By John W. Fountain
I was jingling coins in my pocket the other day, chump change to be transferred to the bedroom dresser, the ashtray in my car or an extra large apple juice bottle my wife dumps all the stray currency in. I've grown more fond of dollars than cents. Lost some respect for change.
I used to love the pocket symphony. Thirty-two was the magic number. Thirty-two cents was enough to buy a bright white rubber baseball at Mr. Penny's grocery store on West 16th Street on Chicago's West Side. A thin, dark chocolate man, he kept the balls—white ones and red ones—in a glass case behind the counter, surrounded by candy. We'd walk into the store, a couple of us,beaming with coins in hand.
"Rubber ball," we'd say, not swayed in the least by the sea of candy, "a white one."
He'd count out the change on the glass counter top, then hand over the ball. I'd hold it with two hands, squeeze it in my palms, then caress it with my curve-ball fingers and thumb, tickle its ridges, and hold it up to my nose so I could breathe the new rubber.
We'd pooled our money. We couldn't afford a real major leaguer, which cost more than a buck. Plus we didn't all have baseball gloves all the time. Sometimes we'd borrow one or two from somebody's dad or older brother. Somebody always had a bat.
We never really had a diamond, though. Usually we'd play in the narrow alley out of the range of windows and cars that were vulnerable even to hard-hit rubber balls. At other times, when there were just a few of us, we'd find a building adjacent to a barren vacant lot and use a piece of white chalk to draw a large square on the building, right where the strike zone was, and cross the box with a large X. The building was our catcher—for as long as our parents could take the wall-pounding—which meant we could have a pitcher and a fielder on each of the two teams, even if there were just four of us.
We'd start playing in the afternoon and go until the sun went down, unless Horse Head or Mercury or Hucky hit a home run and the ball landed on top of a roof or in somebody's yard with a big bad dog or until somebody got mad over a call and a fight broke out.

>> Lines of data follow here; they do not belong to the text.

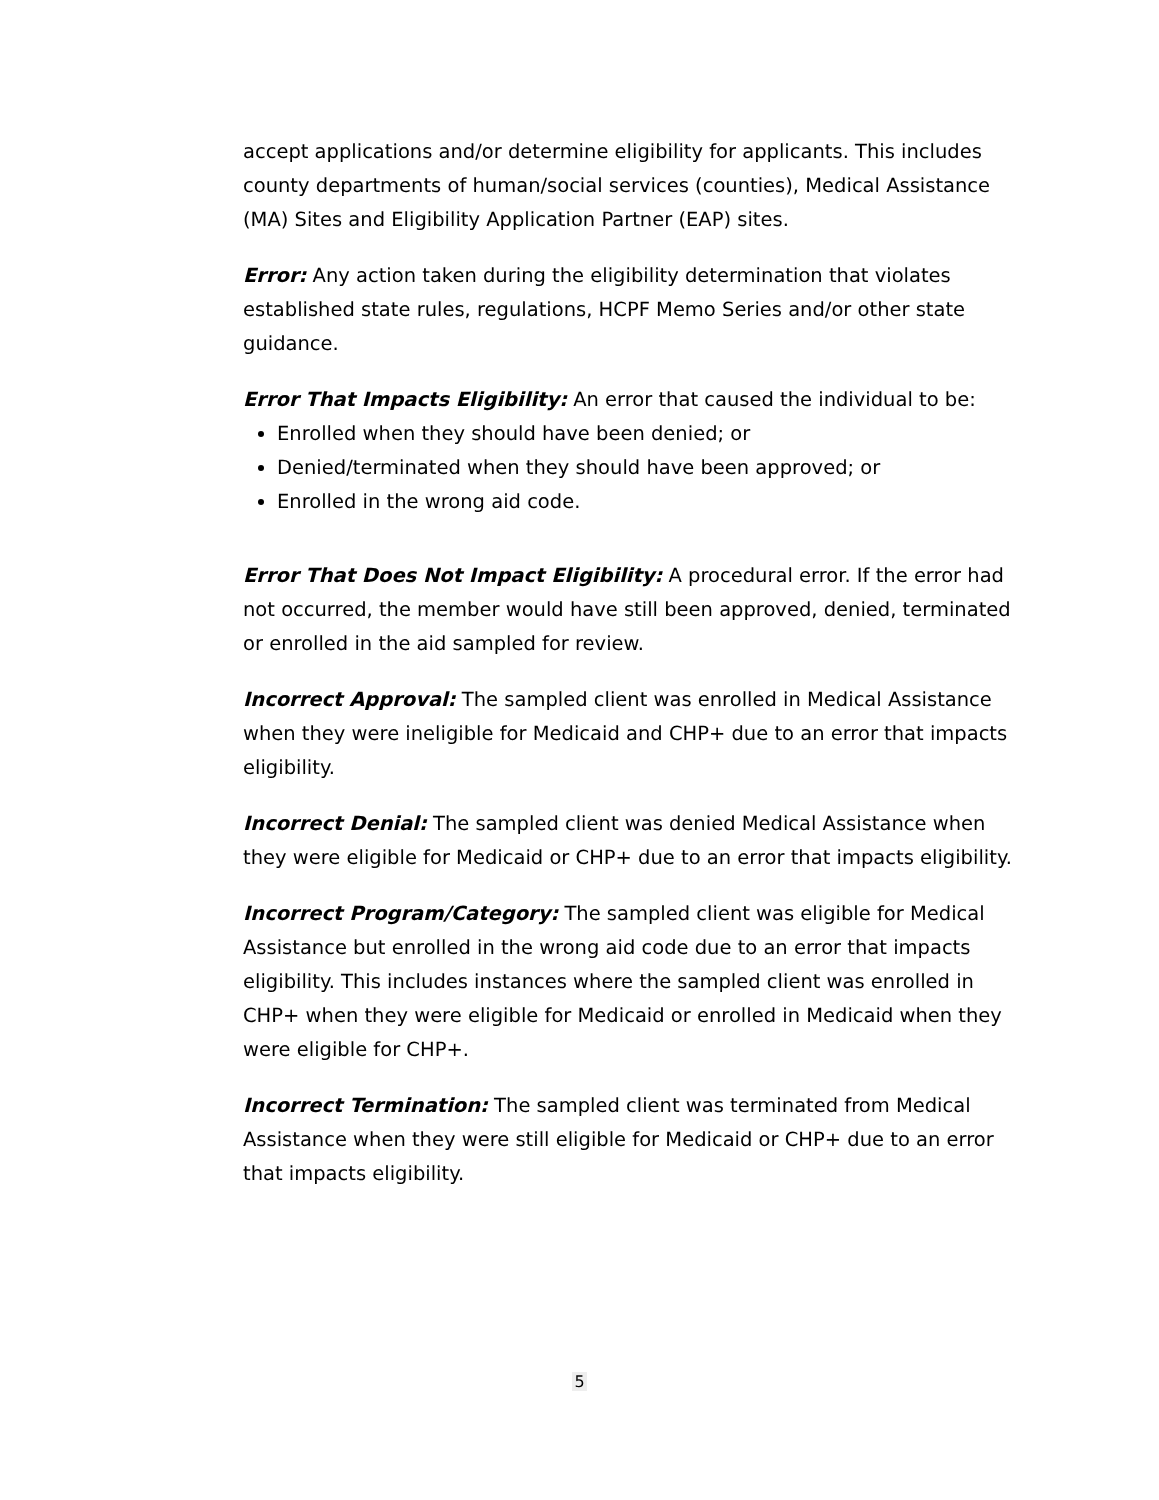accept applications and/or determine eligibility for applicants. This includes county departments of human/social services (counties), Medical Assistance (MA) Sites and Eligibility Application Partner (EAP) sites.
Error: Any action taken during the eligibility determination that violates established state rules, regulations, HCPF Memo Series and/or other state guidance.
Error That Impacts Eligibility: An error that caused the individual to be:
Enrolled when they should have been denied; or
Denied/terminated when they should have been approved; or
Enrolled in the wrong aid code.
Error That Does Not Impact Eligibility: A procedural error. If the error had not occurred, the member would have still been approved, denied, terminated or enrolled in the aid sampled for review.
Incorrect Approval: The sampled client was enrolled in Medical Assistance when they were ineligible for Medicaid and CHP+ due to an error that impacts eligibility.
Incorrect Denial: The sampled client was denied Medical Assistance when they were eligible for Medicaid or CHP+ due to an error that impacts eligibility.
Incorrect Program/Category: The sampled client was eligible for Medical Assistance but enrolled in the wrong aid code due to an error that impacts eligibility. This includes instances where the sampled client was enrolled in CHP+ when they were eligible for Medicaid or enrolled in Medicaid when they were eligible for CHP+.
Incorrect Termination: The sampled client was terminated from Medical Assistance when they were still eligible for Medicaid or CHP+ due to an error that impacts eligibility.
5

Sometimes somebody's little brother would show up saying, "Mama said come home! Nowwww!" My mama would occasionally yell, half-singing from our second-floor apartment window, "Joh-honnnn!" My name suddenly acquiring a second syllable. I hated leaving the game.

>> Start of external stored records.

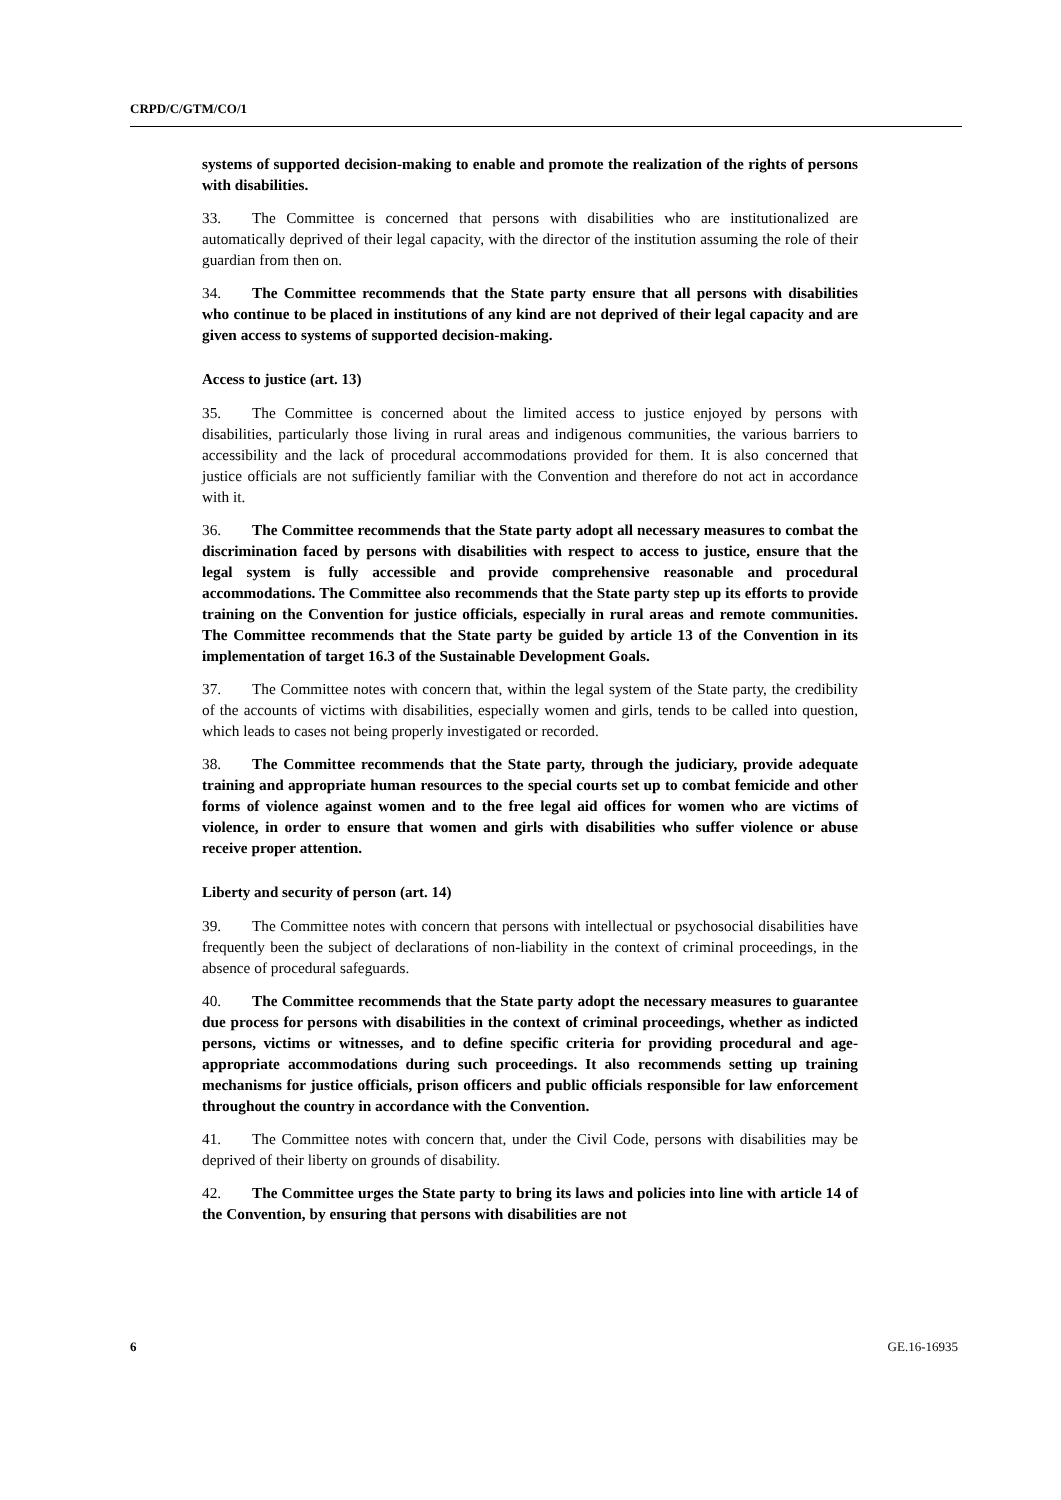CRPD/C/GTM/CO/1
systems of supported decision-making to enable and promote the realization of the rights of persons with disabilities.
33. The Committee is concerned that persons with disabilities who are institutionalized are automatically deprived of their legal capacity, with the director of the institution assuming the role of their guardian from then on.
34. The Committee recommends that the State party ensure that all persons with disabilities who continue to be placed in institutions of any kind are not deprived of their legal capacity and are given access to systems of supported decision-making.
Access to justice (art. 13)
35. The Committee is concerned about the limited access to justice enjoyed by persons with disabilities, particularly those living in rural areas and indigenous communities, the various barriers to accessibility and the lack of procedural accommodations provided for them. It is also concerned that justice officials are not sufficiently familiar with the Convention and therefore do not act in accordance with it.
36. The Committee recommends that the State party adopt all necessary measures to combat the discrimination faced by persons with disabilities with respect to access to justice, ensure that the legal system is fully accessible and provide comprehensive reasonable and procedural accommodations. The Committee also recommends that the State party step up its efforts to provide training on the Convention for justice officials, especially in rural areas and remote communities. The Committee recommends that the State party be guided by article 13 of the Convention in its implementation of target 16.3 of the Sustainable Development Goals.
37. The Committee notes with concern that, within the legal system of the State party, the credibility of the accounts of victims with disabilities, especially women and girls, tends to be called into question, which leads to cases not being properly investigated or recorded.
38. The Committee recommends that the State party, through the judiciary, provide adequate training and appropriate human resources to the special courts set up to combat femicide and other forms of violence against women and to the free legal aid offices for women who are victims of violence, in order to ensure that women and girls with disabilities who suffer violence or abuse receive proper attention.
Liberty and security of person (art. 14)
39. The Committee notes with concern that persons with intellectual or psychosocial disabilities have frequently been the subject of declarations of non-liability in the context of criminal proceedings, in the absence of procedural safeguards.
40. The Committee recommends that the State party adopt the necessary measures to guarantee due process for persons with disabilities in the context of criminal proceedings, whether as indicted persons, victims or witnesses, and to define specific criteria for providing procedural and age-appropriate accommodations during such proceedings. It also recommends setting up training mechanisms for justice officials, prison officers and public officials responsible for law enforcement throughout the country in accordance with the Convention.
41. The Committee notes with concern that, under the Civil Code, persons with disabilities may be deprived of their liberty on grounds of disability.
42. The Committee urges the State party to bring its laws and policies into line with article 14 of the Convention, by ensuring that persons with disabilities are not
6 GE.16-16935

Everywhere in our neighborhood, the sounds of wood slapping rubber or rubber popping leather were as common as the train whistle and rickety-steel noise of wheel over track that echoed from blocks away sometime after midnight, trailing off into the darkness. You could count on that train. You could count on baseball.
Things have changed. Back in my old neighborhood, the bats have stopped. Mr. Penny's is gone, replaced by a liquor store, the vacant lot strewn with garbage and debris. The concrete alleys are idle and forlorn places where folks used to occasionally find a dead dog and now occasionally find a dead body.

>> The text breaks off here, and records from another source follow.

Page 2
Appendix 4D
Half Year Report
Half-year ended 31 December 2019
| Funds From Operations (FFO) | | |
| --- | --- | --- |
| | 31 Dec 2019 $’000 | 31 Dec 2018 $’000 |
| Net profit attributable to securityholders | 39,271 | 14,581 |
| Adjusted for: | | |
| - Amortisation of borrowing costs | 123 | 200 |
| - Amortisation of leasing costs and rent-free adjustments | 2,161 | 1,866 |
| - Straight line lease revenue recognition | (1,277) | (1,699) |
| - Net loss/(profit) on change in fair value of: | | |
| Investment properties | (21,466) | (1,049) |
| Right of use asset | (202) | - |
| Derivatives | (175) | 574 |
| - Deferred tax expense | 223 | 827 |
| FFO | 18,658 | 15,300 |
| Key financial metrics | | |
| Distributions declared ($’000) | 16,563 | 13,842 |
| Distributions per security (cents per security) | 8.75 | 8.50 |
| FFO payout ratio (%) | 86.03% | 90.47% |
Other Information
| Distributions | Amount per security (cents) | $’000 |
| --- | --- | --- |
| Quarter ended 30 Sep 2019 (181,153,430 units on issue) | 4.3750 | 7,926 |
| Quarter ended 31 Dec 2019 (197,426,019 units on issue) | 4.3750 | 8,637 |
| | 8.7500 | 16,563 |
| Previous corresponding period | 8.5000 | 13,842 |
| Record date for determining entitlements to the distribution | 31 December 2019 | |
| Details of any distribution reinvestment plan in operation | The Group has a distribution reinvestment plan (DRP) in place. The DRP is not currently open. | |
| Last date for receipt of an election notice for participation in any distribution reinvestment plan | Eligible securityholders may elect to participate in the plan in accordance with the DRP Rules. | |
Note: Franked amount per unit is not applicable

Boys in my 'hood these days sell crack cocaine, hang out on street corners and "hit" blunts—marijuana rolled in cigar paper. I hear them yell "blow!" when cars drive by. They hide their stash in people's front yards and run across the vacant lot we used to play baseball in, shooting at one another. What happened? Drugs. When? Sometime between today and yesterday. Yesterday we dreamed of making the majors. Hucky planned to take that lefty pitching arm all the way to the World Series. Lonnie, a pint-size second baseman-shortstop who could rattle off baseball stats faster than Harry Carey, figured he'd win a Golden Glove some day.
We never talked about our absentee fathers and how long it had been since the last time we saw them. Or the abuse that some of our mothers took from the new men in their lives. We didn't talk about how poor we were, or whose lights or gas or telephone had been disconnected.
Back then, you didn't curse within earshot of grown-ups. When you saw an old lady coming down the street, you held the ball or stopped the game until she had passed. The lines were less hazy. Dealing drugs was wrong. Baseball was right.
We were driving through my old neighborhood the other day, my wife and I. We drove down 16th Street past the stretch of liquor stores and abandoned houses, past staggering drunks and pipeheads, up to Pulaski Road, the route I took as a boy on the way to Mr. Penny's. We drove on, down Pulaski, past the drug boys manning their posts at 18th Street, eyeing passing motorists like roving peanut vendors at a baseball game, past the old bedding store where the owner was robbed and killed a few years ago, past the vacant lot where the A & P used to be.
Hope seemed to have disappeared, like most of the old faces in my old neighborhood. Like many of the buildings that have been reduced to ash and empty space. Wiped away, like white chalk on a brick wall.
Then, we turned a corner, and there they were: about a dozen boys, 10 or 12 years old, in a vacant lot, on a summer day, playing baseball. It sounded like music. Like a pocket full of change.